Last week, Clinton ordered all federal agencies to beef up security in their buildings -- which could mean fewer parking spaces, relocation of day-care centers and long lines at metal detectors. Five federal agencies have asked District officials to prohibit parking around their buildings since the bombing. The city denied the requests, saying it could not afford to lose the revenue from parking or restrict public access. FBI officials ignored the city and banned parking around their building downtown.
A spokesman for the Secret Service, which also wants to restrict parking around its headquarters, said no additional streets are being considered for closing. A White House security review panel that made the initial recommendation to Clinton to close Pennsylvania Avenue has pretty much completed its work.
"There is nothing else under review," the spokesman said.
U.S. Capitol Police would not disclose whether they will close more streets in the future, including the House side of the building.
A month after the closing of Pennsylvania Avenue, Capitol Police announced that beginning today, only authorized vehicles will be allowed on Delaware Avenue between Constitution Avenue and C Street NE and on C Street between Delaware Avenue and First Street NE.
Delaware Avenue adjacent to the Russell Senate Office Building will become one-way northbound for official vehicles. C Street, currently one-way westbound, will change directions behind the Dirksen and Hart Senate office buildings. To enforce the new traffic pattern, Capitol Police said, the area will be monitored 24 hours a day by officers in booths, and devices will be installed in the roadways that will shred tires of vehicles traveling the wrong way.

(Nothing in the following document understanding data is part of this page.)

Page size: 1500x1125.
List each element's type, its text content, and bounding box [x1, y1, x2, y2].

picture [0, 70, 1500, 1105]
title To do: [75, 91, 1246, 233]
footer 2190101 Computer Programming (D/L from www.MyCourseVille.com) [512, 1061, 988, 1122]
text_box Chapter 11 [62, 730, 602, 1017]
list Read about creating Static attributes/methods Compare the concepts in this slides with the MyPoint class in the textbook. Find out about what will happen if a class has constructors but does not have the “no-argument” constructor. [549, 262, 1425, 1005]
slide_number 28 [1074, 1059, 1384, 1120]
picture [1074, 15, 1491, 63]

"We know that we are walking a fine line," said Sgt. Daniel R. Nichols, a Capitol Police spokesman. "People need access to their government. But they also need to be protected. We didn't feel it was unreasonable for a small number of people to be inconvenienced for the greater good."

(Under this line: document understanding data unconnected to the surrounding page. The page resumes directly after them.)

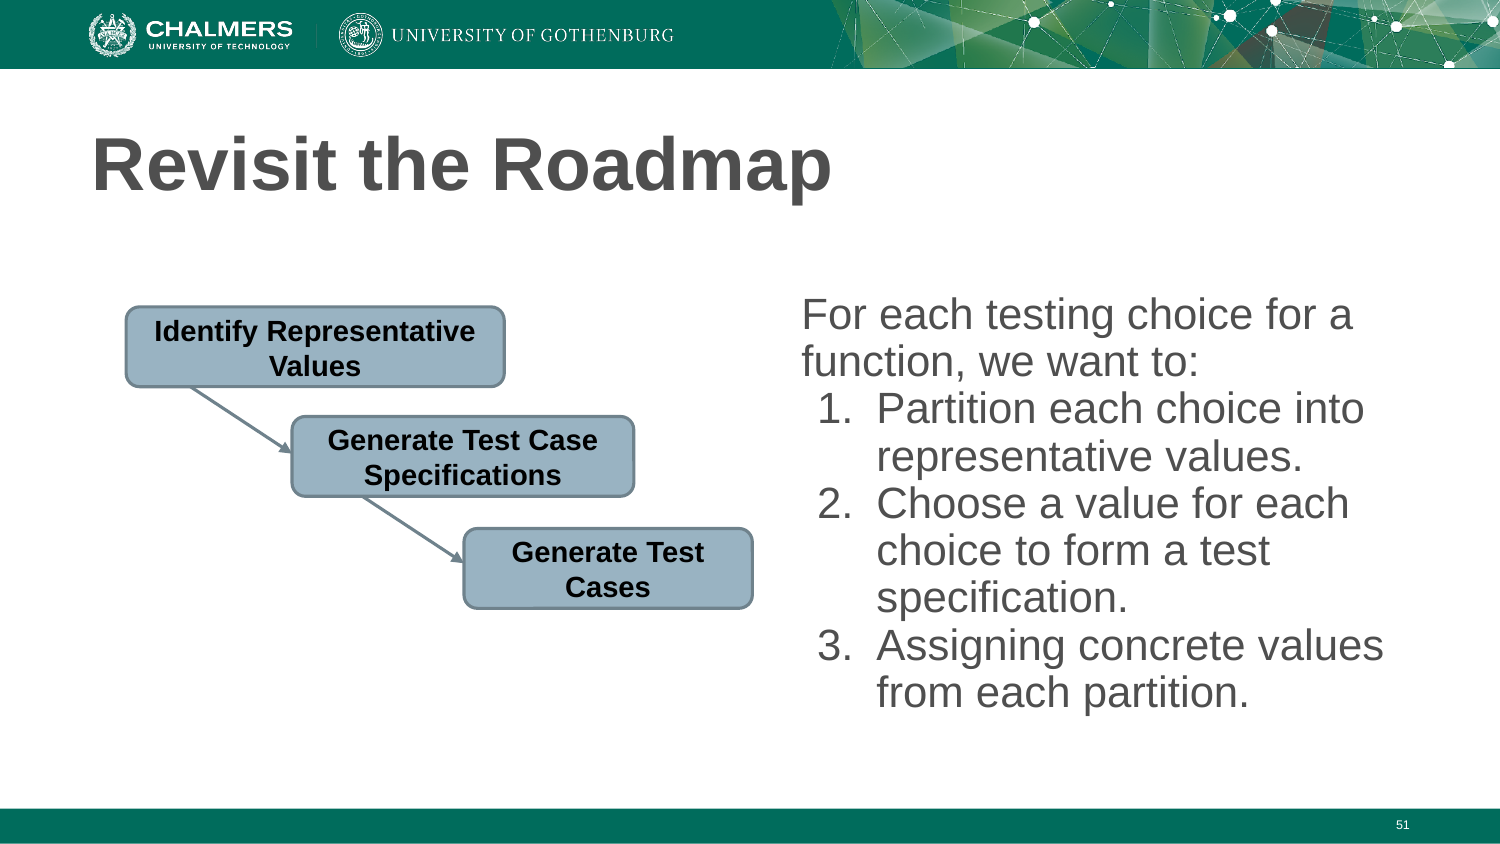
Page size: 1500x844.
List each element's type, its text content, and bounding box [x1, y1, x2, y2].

text_box Identify Representative Values [126, 306, 505, 387]
text_box Generate Test Case Specifications [292, 416, 634, 497]
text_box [190, 386, 293, 454]
title Revisit the Roadmap [76, 100, 1425, 211]
picture [64, 0, 696, 85]
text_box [362, 495, 465, 564]
list For each testing choice for a function, we want to: Partition each choice into representative values. Choose a value for each choice to form a test specification. Assigning concrete values from each partition. [786, 198, 1442, 810]
text_box Generate Test Cases [463, 528, 753, 609]
picture [759, 0, 1500, 68]
slide_number ‹#› [1074, 809, 1425, 844]
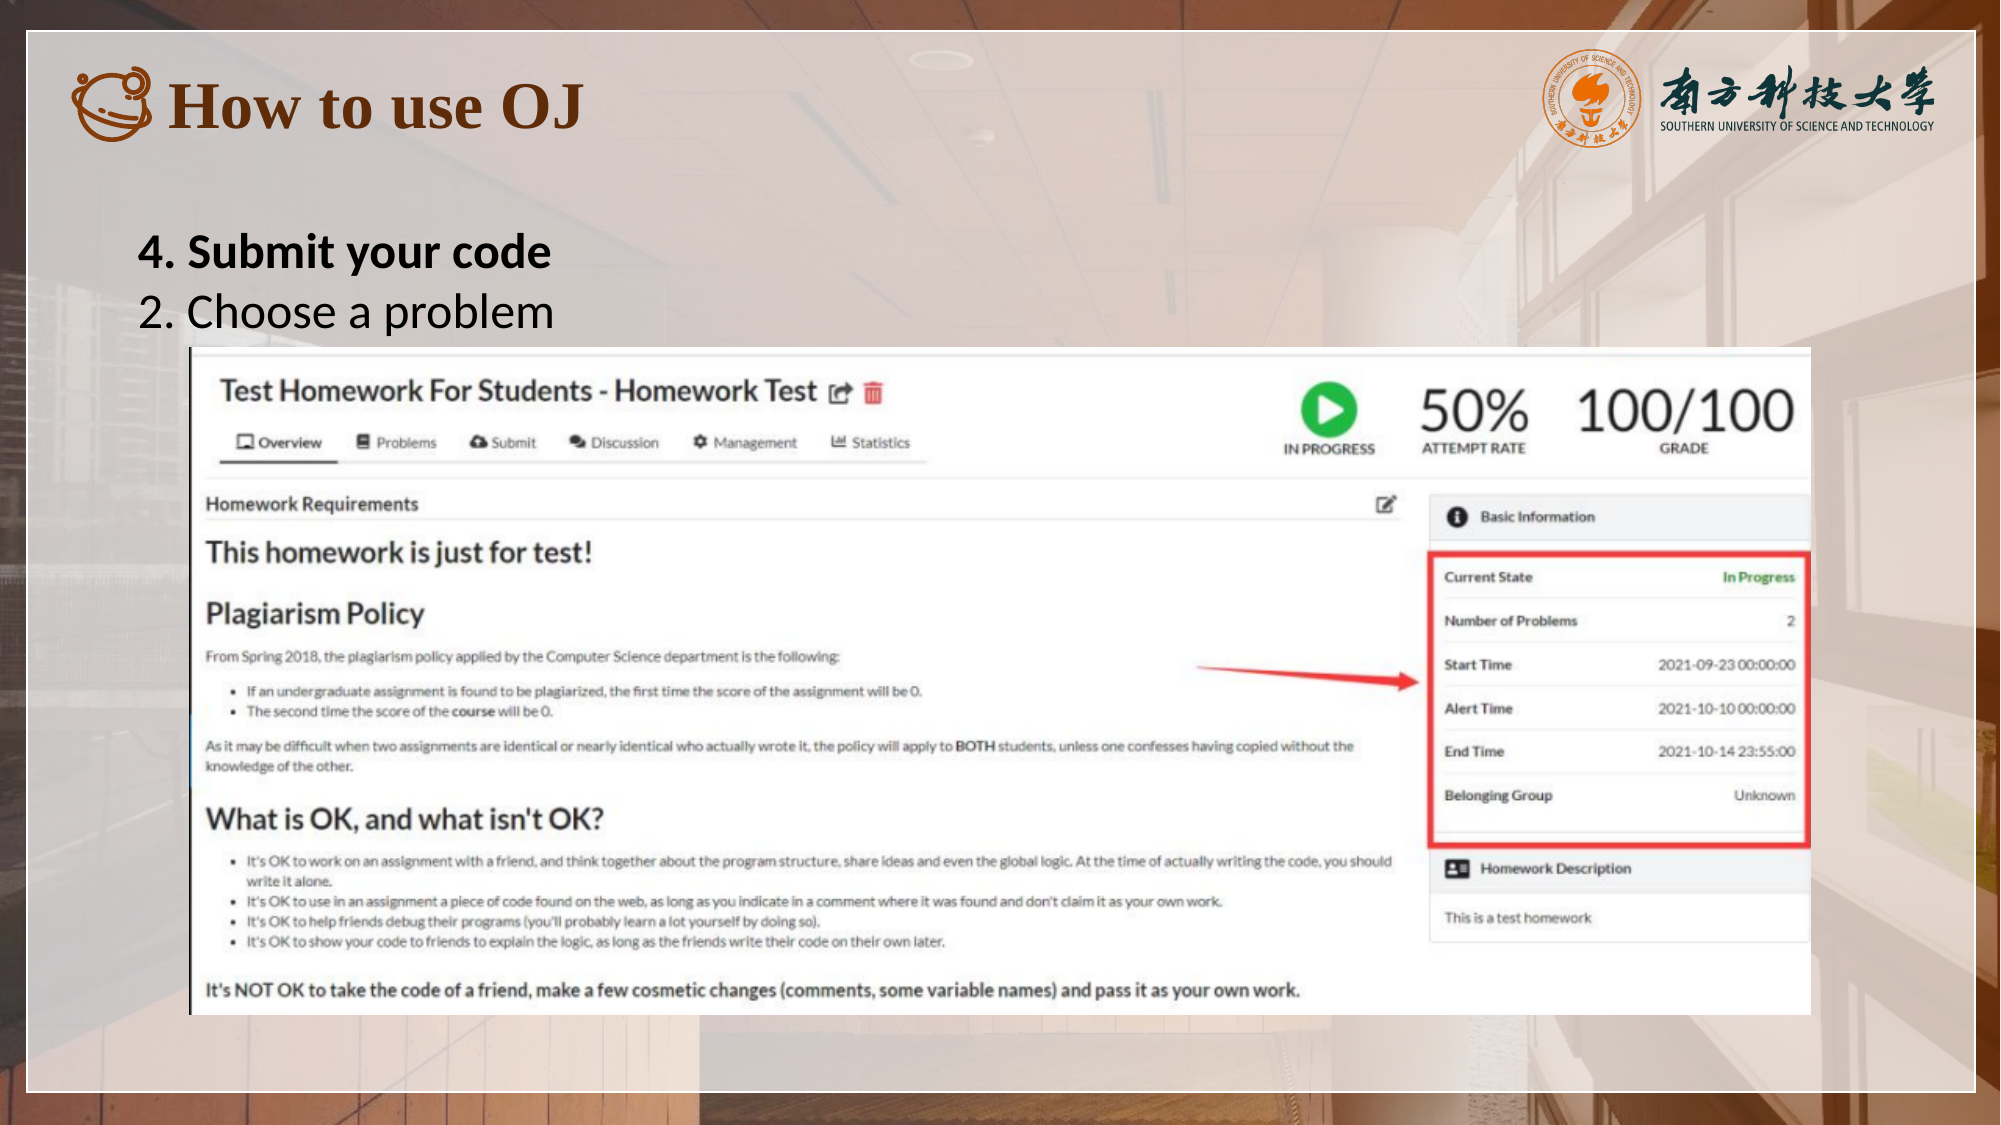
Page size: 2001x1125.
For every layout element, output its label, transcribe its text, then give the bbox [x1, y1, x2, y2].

picture [189, 347, 1811, 1015]
picture [1536, 44, 1945, 150]
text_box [71, 53, 1031, 150]
text_box 4. Submit your code 2. Choose a problem [123, 211, 1936, 347]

Whether the streets around the Capitol or the White House could be reopened in the future is open to debate, according to some officials. White House officials said they consider the closing of Pennsylvania Avenue permanent; the Interior Department is developing a plan to turn the area in front of the White House into a pedestrian mall.
Del. Eleanor Holmes Norton (D-D.C.) said she believes the ban on vehicular traffic along Pennsylvania and other streets could be lifted if technology is developed that could detect a vehicle carrying explosives miles away from the White House.
"I do not accept the notion that historic Pennsylvania Avenue must be closed forever," she said at a hearing last week on Capitol Hill to determine the effect of shutting down the two-block stretch.
The effects have been far-reaching. As Greg Fazakerley, president of the D.C. Building Industry Association, said at the hearing: "Commuting times have gotten longer, parking more difficult. For retailers, pedestrian traffic patterns have been disrupted, sales are off and office tenants looking to relocate are now unsure about where to go."
Road closures are nothing new in Washington. In 1983, several streets around the Capitol were shut down after a powerful bomb exploded just outside the Senate chamber.
Nichols, the Capitol Police spokesman, said: "What a lot of people don't understand is that shutting down roads not only protects senators and representatives, but the thousands of citizens who visit them every year. The inconvenience of taking another street is nothing compared with what happened in Oklahoma.
"There's a saying we go by," Nichols said. "Free access and security are basically opposing concepts. You can only increase one at the expense of the other."